■ Task directions: A word-for-word copy of the data, pictures excluded, is what this task asks for.

■ Exercise materials:
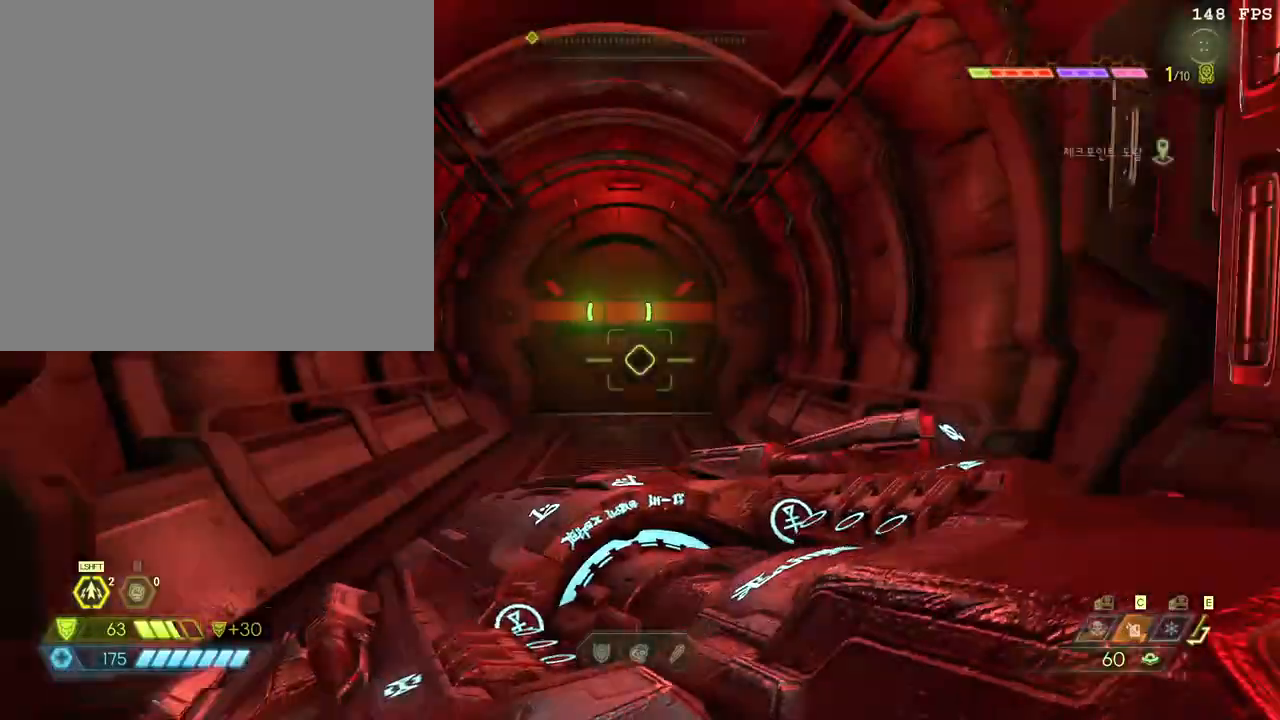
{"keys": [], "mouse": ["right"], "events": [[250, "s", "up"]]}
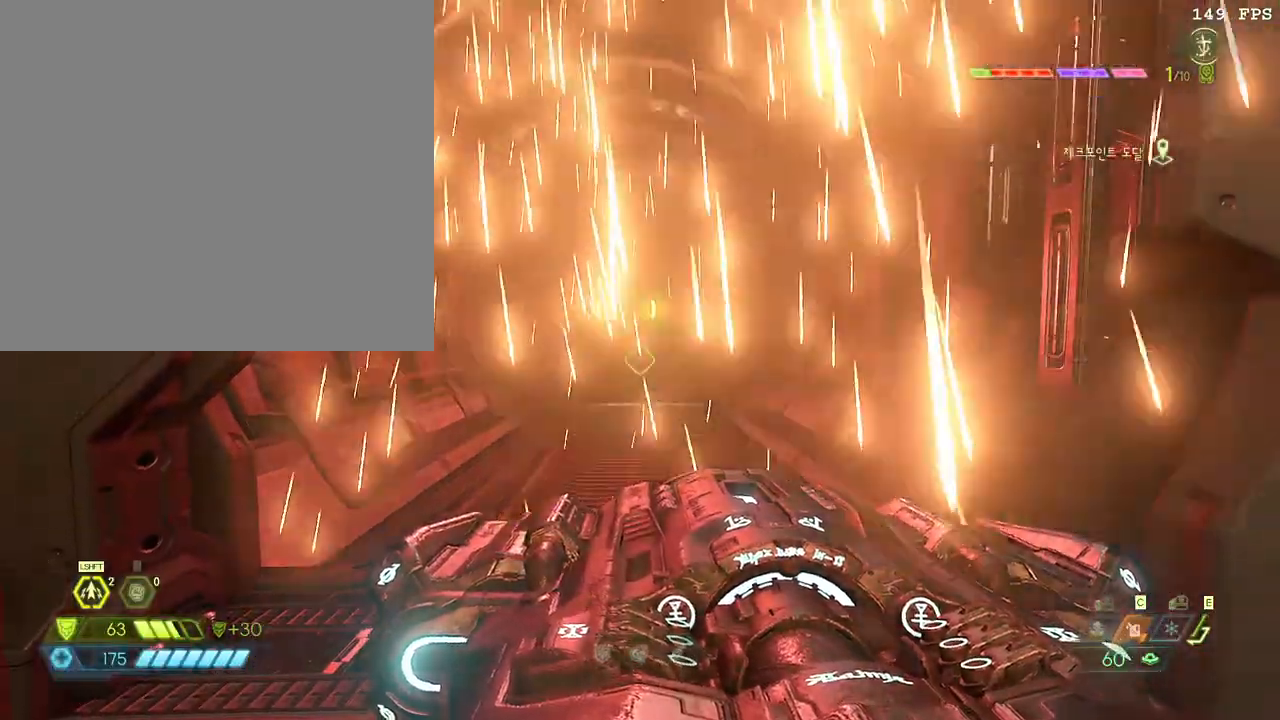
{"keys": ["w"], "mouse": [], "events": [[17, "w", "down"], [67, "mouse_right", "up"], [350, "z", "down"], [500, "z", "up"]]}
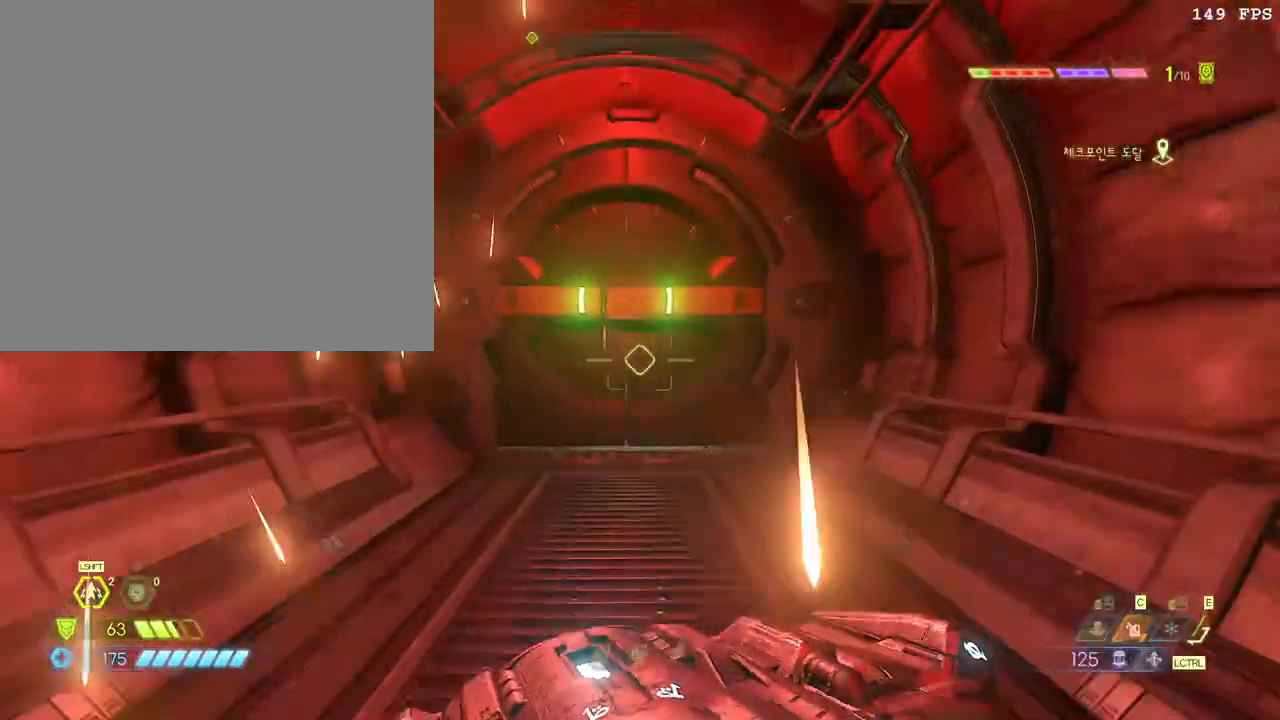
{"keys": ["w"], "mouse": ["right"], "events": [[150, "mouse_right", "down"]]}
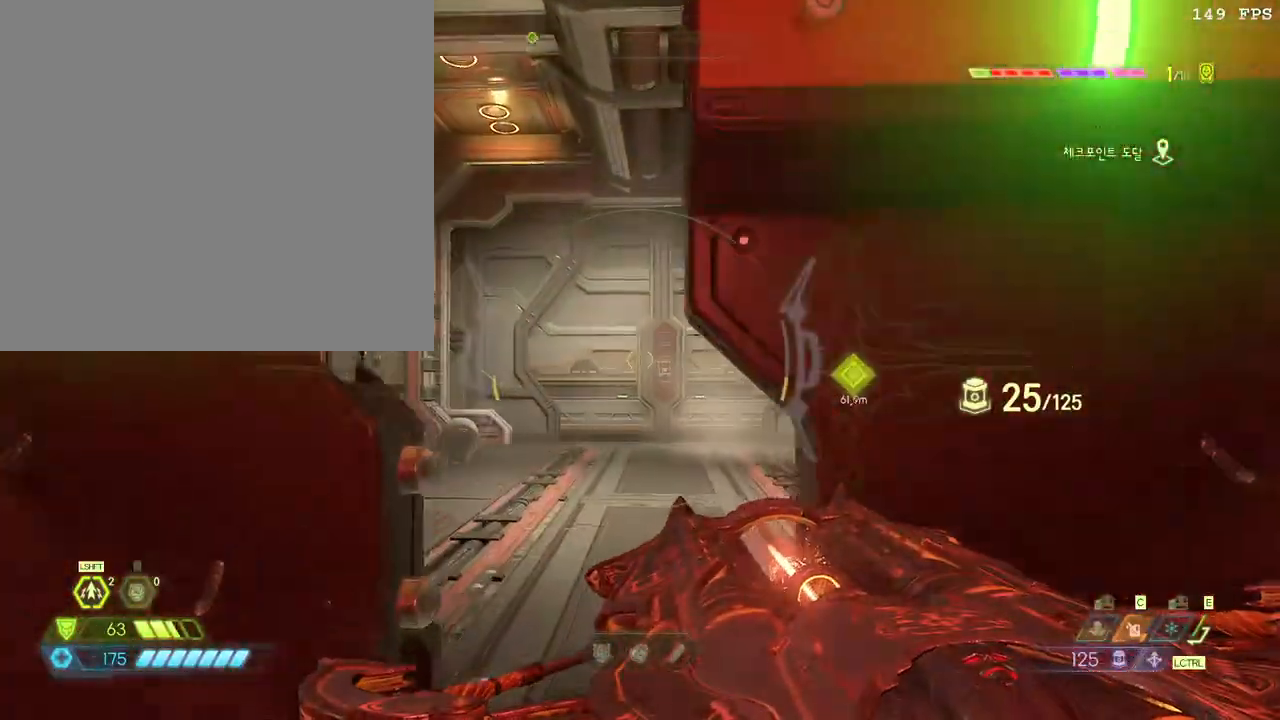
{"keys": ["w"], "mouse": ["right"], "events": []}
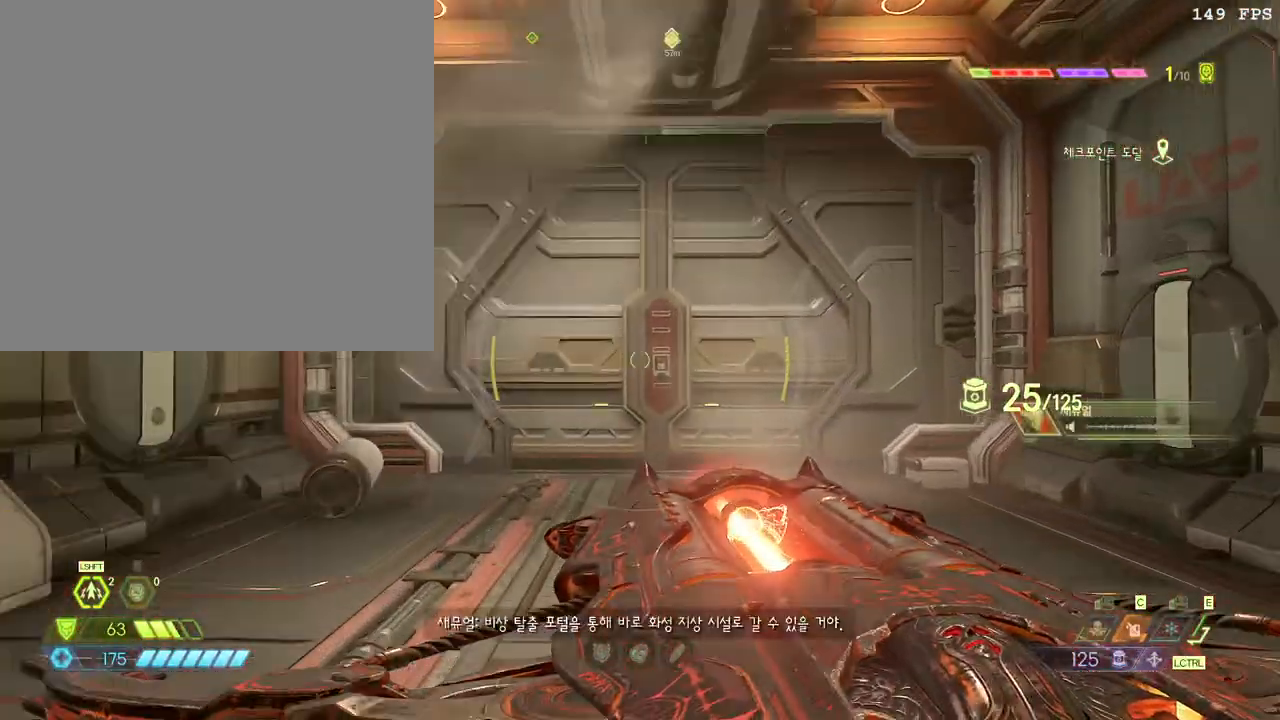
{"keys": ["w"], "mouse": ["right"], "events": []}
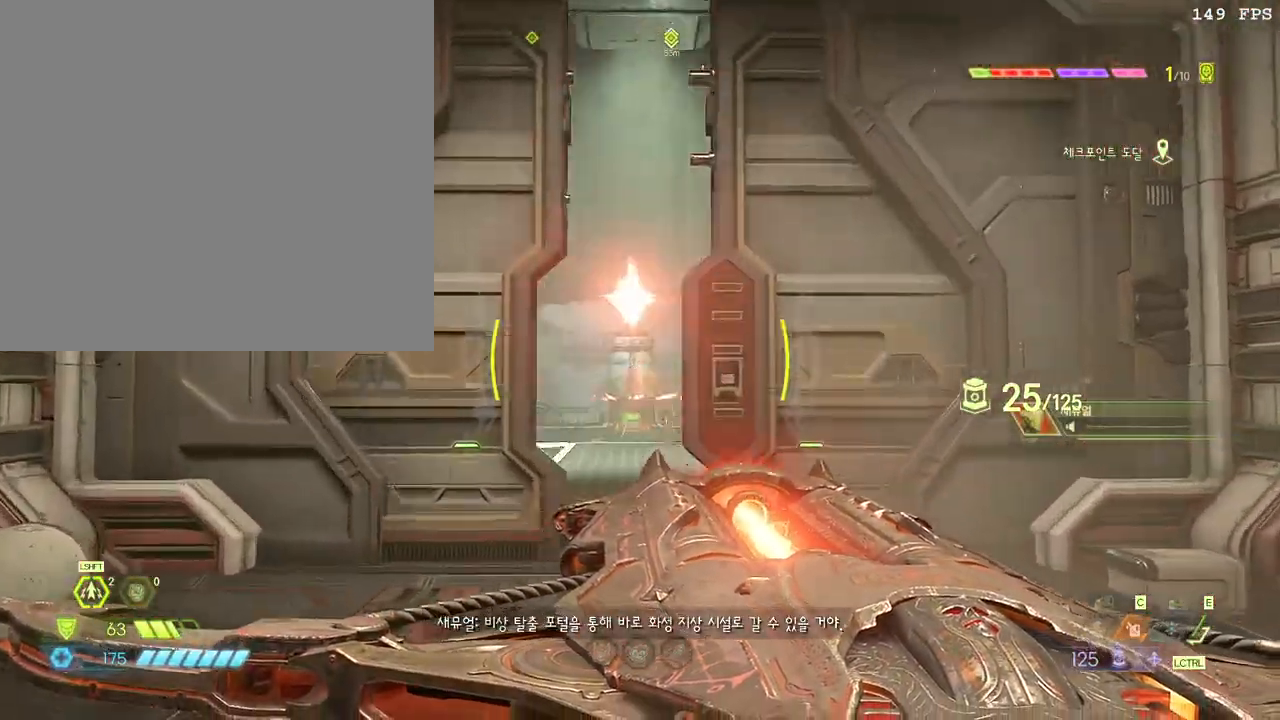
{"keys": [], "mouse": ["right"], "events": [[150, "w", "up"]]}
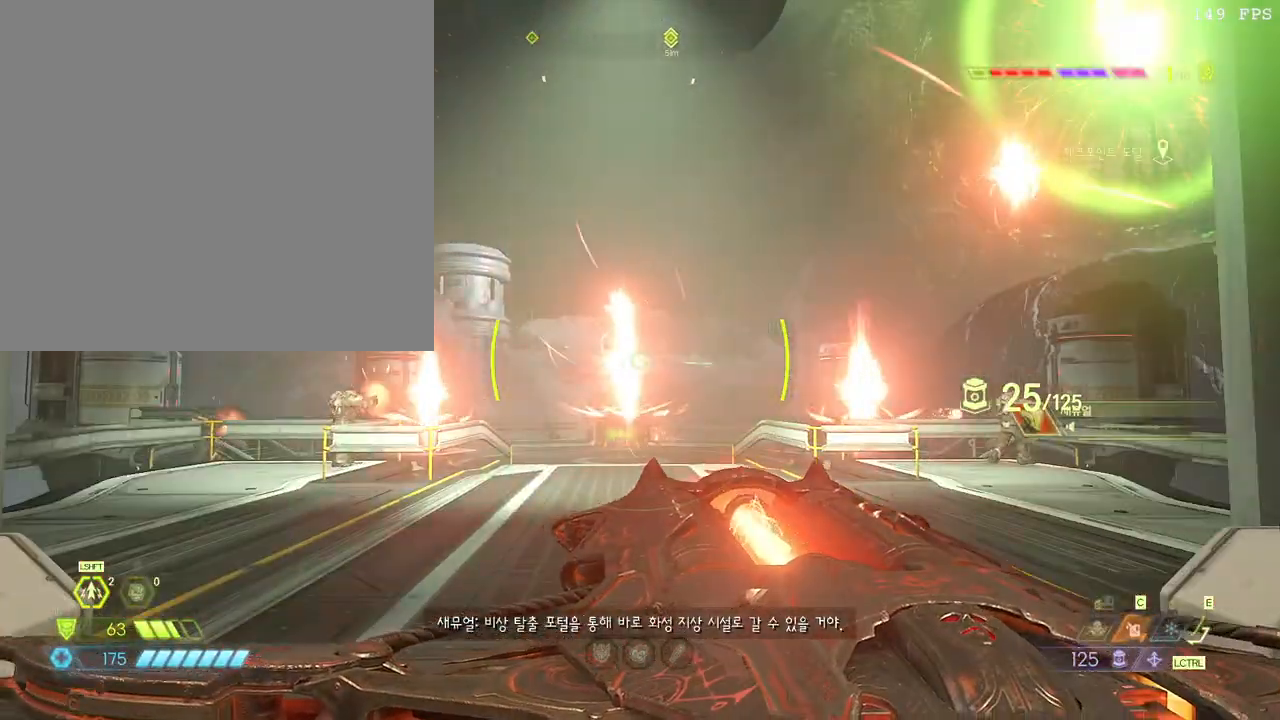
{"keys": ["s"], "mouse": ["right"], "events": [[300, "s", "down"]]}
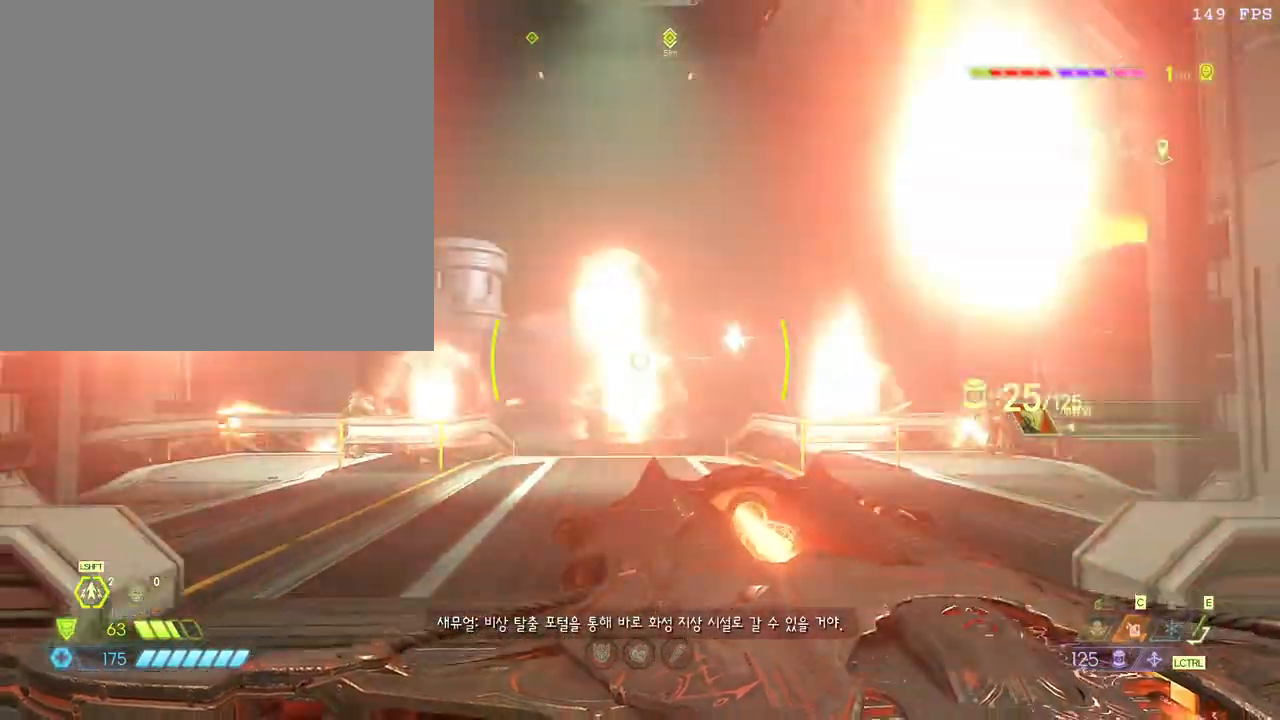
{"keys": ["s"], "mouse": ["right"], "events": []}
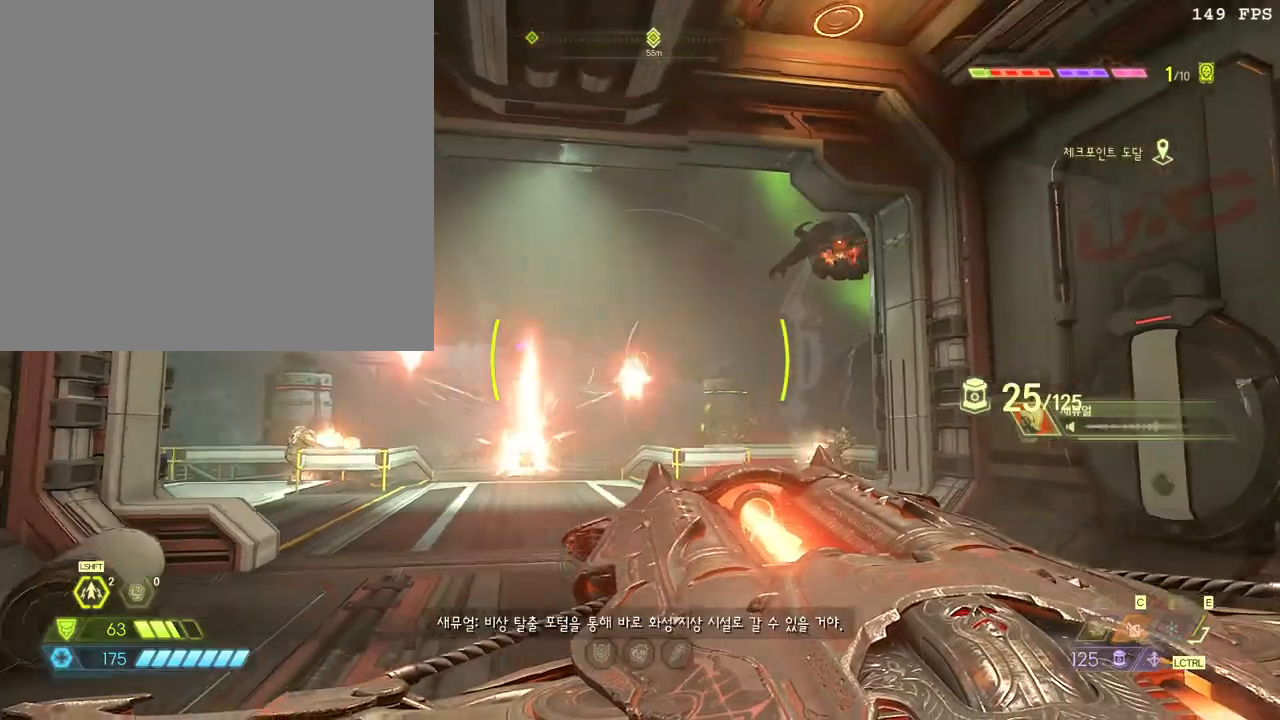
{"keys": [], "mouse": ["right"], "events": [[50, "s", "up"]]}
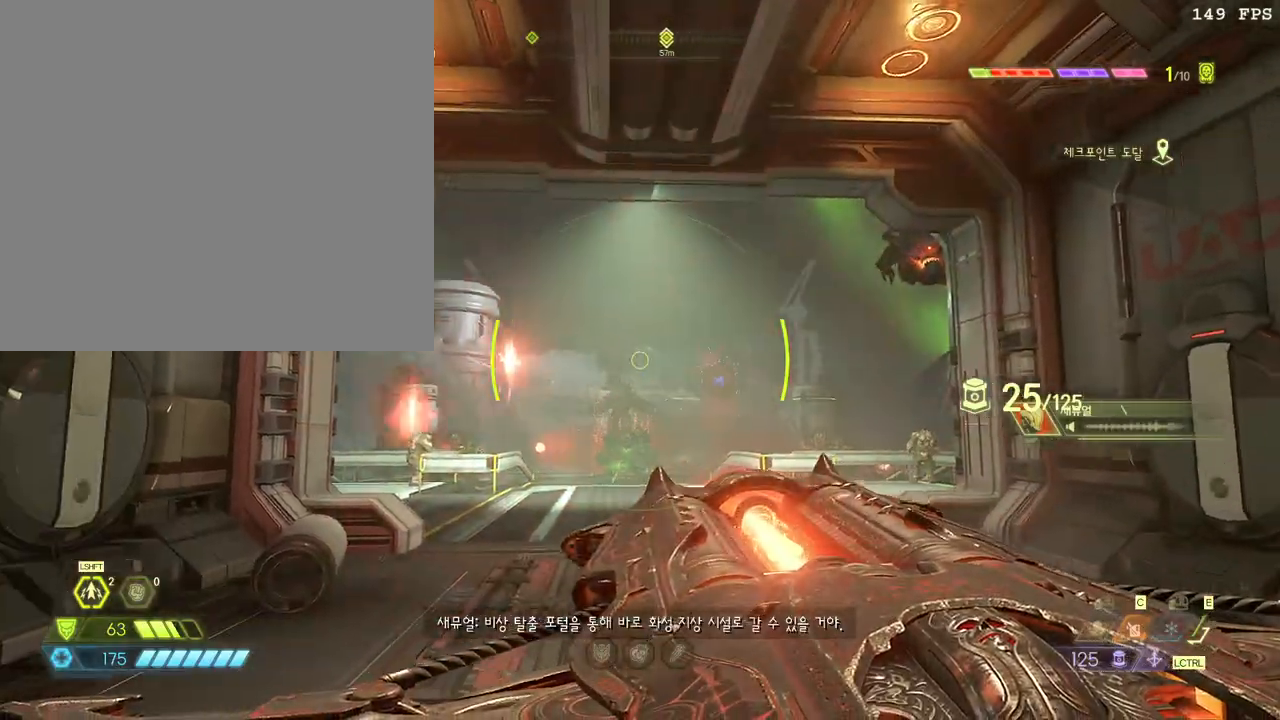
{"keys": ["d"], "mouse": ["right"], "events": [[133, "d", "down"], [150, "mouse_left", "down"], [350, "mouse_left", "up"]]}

■ Answer for this exercise:
{"keys": [], "mouse": ["right"], "events": [[250, "s", "up"]]}
{"keys": ["w"], "mouse": [], "events": [[17, "w", "down"], [67, "mouse_right", "up"], [350, "z", "down"], [500, "z", "up"]]}
{"keys": ["w"], "mouse": ["right"], "events": [[150, "mouse_right", "down"]]}
{"keys": ["w"], "mouse": ["right"], "events": []}
{"keys": ["w"], "mouse": ["right"], "events": []}
{"keys": [], "mouse": ["right"], "events": [[150, "w", "up"]]}
{"keys": ["s"], "mouse": ["right"], "events": [[300, "s", "down"]]}
{"keys": ["s"], "mouse": ["right"], "events": []}
{"keys": [], "mouse": ["right"], "events": [[50, "s", "up"]]}
{"keys": ["d"], "mouse": ["right"], "events": [[133, "d", "down"], [150, "mouse_left", "down"], [350, "mouse_left", "up"]]}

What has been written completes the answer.